For IT managers who have prioritized improved security around their workloads, especially those hosted in the cloud, Microsoft 365 brings identity management and an added security layer that monitors all aspects of user login activities for any of their online services, including Office 365, and third-party online services that support single sign-on. This is available through the identity management service called Azure AD Premium P1.

Another advantage of Microsoft 365 E3 is the additional licensing for Windows 10 Enterprise, which gave licensed users the rights to upgrade their existing workstations to the latest Windows 10 version and unlock additional features, such as Windows 10 virtual desktop license, Windows Defender threat protection and Windows Autopilot, which automatically provisions and deploys Windows apps to the machine.

How do the costs of Microsoft 365 E3 vs. Office 365 E3 compare?

There are price differences between Microsoft 365 E3 and Office 365 E3. Microsoft 365 E3 is $32 per user, per month, while Office 365 E3 is $20 per user, per each month.

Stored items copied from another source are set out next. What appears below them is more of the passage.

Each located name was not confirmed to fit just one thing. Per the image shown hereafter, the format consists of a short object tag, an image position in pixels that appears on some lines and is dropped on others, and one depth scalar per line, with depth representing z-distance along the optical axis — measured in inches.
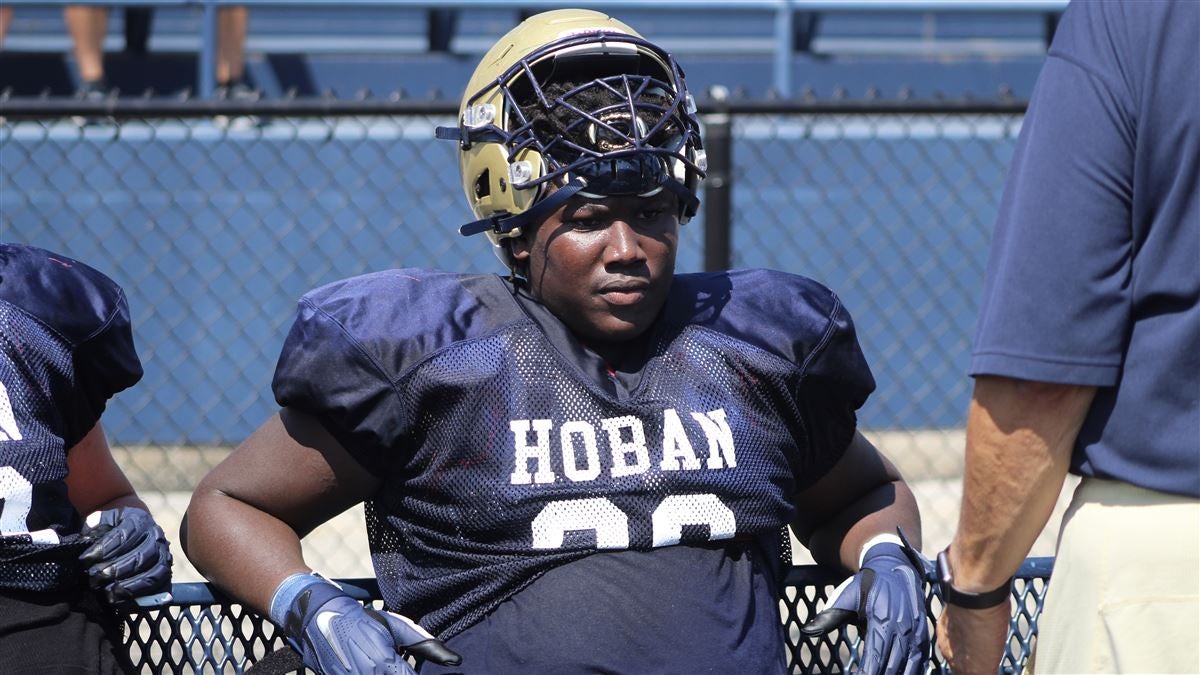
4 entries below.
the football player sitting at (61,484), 172.1
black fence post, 343.3
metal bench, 184.1
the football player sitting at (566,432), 170.7
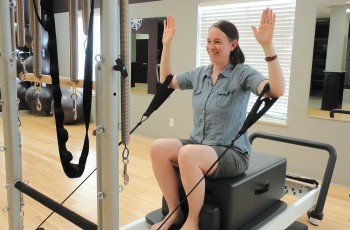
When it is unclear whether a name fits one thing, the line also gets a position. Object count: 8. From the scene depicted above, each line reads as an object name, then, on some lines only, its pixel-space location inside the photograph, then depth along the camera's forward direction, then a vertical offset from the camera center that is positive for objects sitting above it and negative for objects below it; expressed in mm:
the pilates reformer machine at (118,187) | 947 -569
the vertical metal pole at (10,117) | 1330 -266
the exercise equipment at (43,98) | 5605 -766
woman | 1500 -340
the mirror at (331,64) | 2873 -41
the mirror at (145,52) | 4344 +32
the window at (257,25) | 3195 +287
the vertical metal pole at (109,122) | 916 -192
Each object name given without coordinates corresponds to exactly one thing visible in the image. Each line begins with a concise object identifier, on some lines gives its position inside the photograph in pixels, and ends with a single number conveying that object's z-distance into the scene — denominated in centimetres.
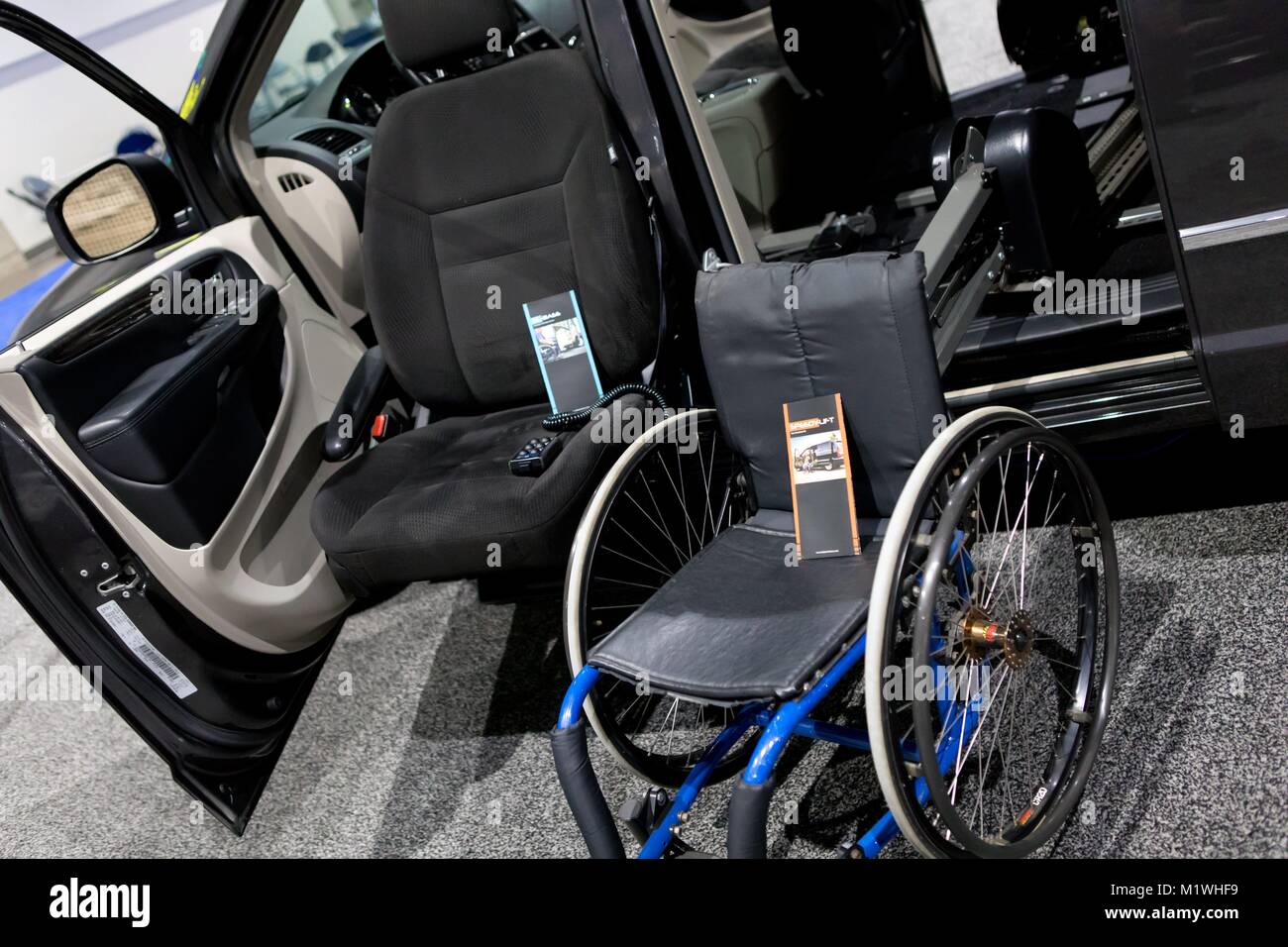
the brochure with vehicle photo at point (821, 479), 190
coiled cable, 239
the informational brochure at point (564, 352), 258
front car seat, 224
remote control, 226
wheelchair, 158
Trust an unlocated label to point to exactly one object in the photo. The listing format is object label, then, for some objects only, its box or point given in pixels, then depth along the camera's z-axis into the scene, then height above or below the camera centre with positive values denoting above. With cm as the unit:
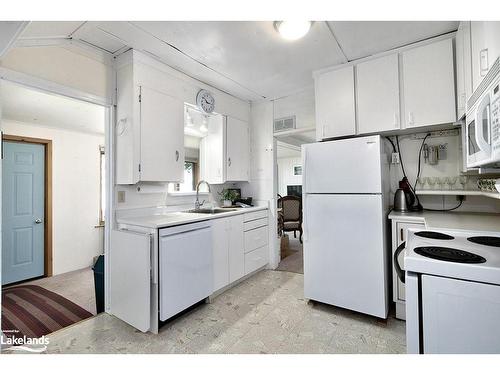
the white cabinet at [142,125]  217 +61
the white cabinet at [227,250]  251 -66
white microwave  93 +29
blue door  314 -24
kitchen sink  293 -24
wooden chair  508 -42
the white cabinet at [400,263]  203 -63
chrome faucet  300 -13
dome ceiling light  182 +122
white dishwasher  194 -65
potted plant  332 -9
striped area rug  209 -117
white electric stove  95 -46
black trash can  234 -94
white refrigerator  202 -31
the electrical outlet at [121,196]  228 -4
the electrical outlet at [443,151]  228 +34
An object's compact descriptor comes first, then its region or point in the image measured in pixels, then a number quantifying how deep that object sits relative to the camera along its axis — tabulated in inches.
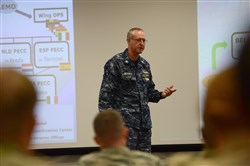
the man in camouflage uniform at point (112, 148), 168.0
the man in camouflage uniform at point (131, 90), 290.7
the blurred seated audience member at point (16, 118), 122.8
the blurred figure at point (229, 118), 108.6
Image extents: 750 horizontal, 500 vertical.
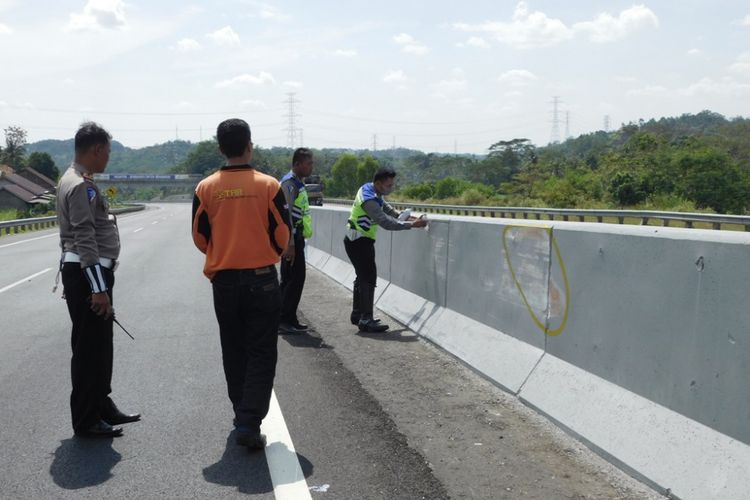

If you factor in what it would cost to order the same services a la carte that Microsoft 365 E3 includes in its bundle, such as $6 for Azure AD Premium P1, $7 for Windows 10 Enterprise and a Microsoft Intune license at $6, the monthly price would eclipse the Microsoft 365 E3 subscription at $39 per user, per month. The Microsoft 365 E3 amounts to a 22% discount. Clearly, Microsoft wants to entice its clients to opt for the 365 bundle that will give them more for their money.

What are some implications of adopting Microsoft 365 vs. Office 365?

One of the main challenges that IT workers face when adopting Microsoft 365 compared to the standard Office 365 is the additional components at their disposal. They will be responsible for managing and deploying Intune, Azure AD Premium and Windows 10 Enterprise features. Many of these components require a significant time investment to learn how to use the new tools along with the need to support and monitor them. Windows 10 Enterprise may require changes to some hardware upgrades if the machines are not compatible or up to the minimum hardware requirements that the operating system needs, which are generally in line with the Windows 7 and Windows 8.1 requirements.

While Microsoft 365 offers additional security protections, a subscription to the latest Windows 10 Enterprise OS and a new endpoint management platform at a discounted price, IT decision-makers have to adequately plan the rollout and deployment of these services. This ensures that once the investment is made, their team has the skills to work with all the security and management features of the subscription.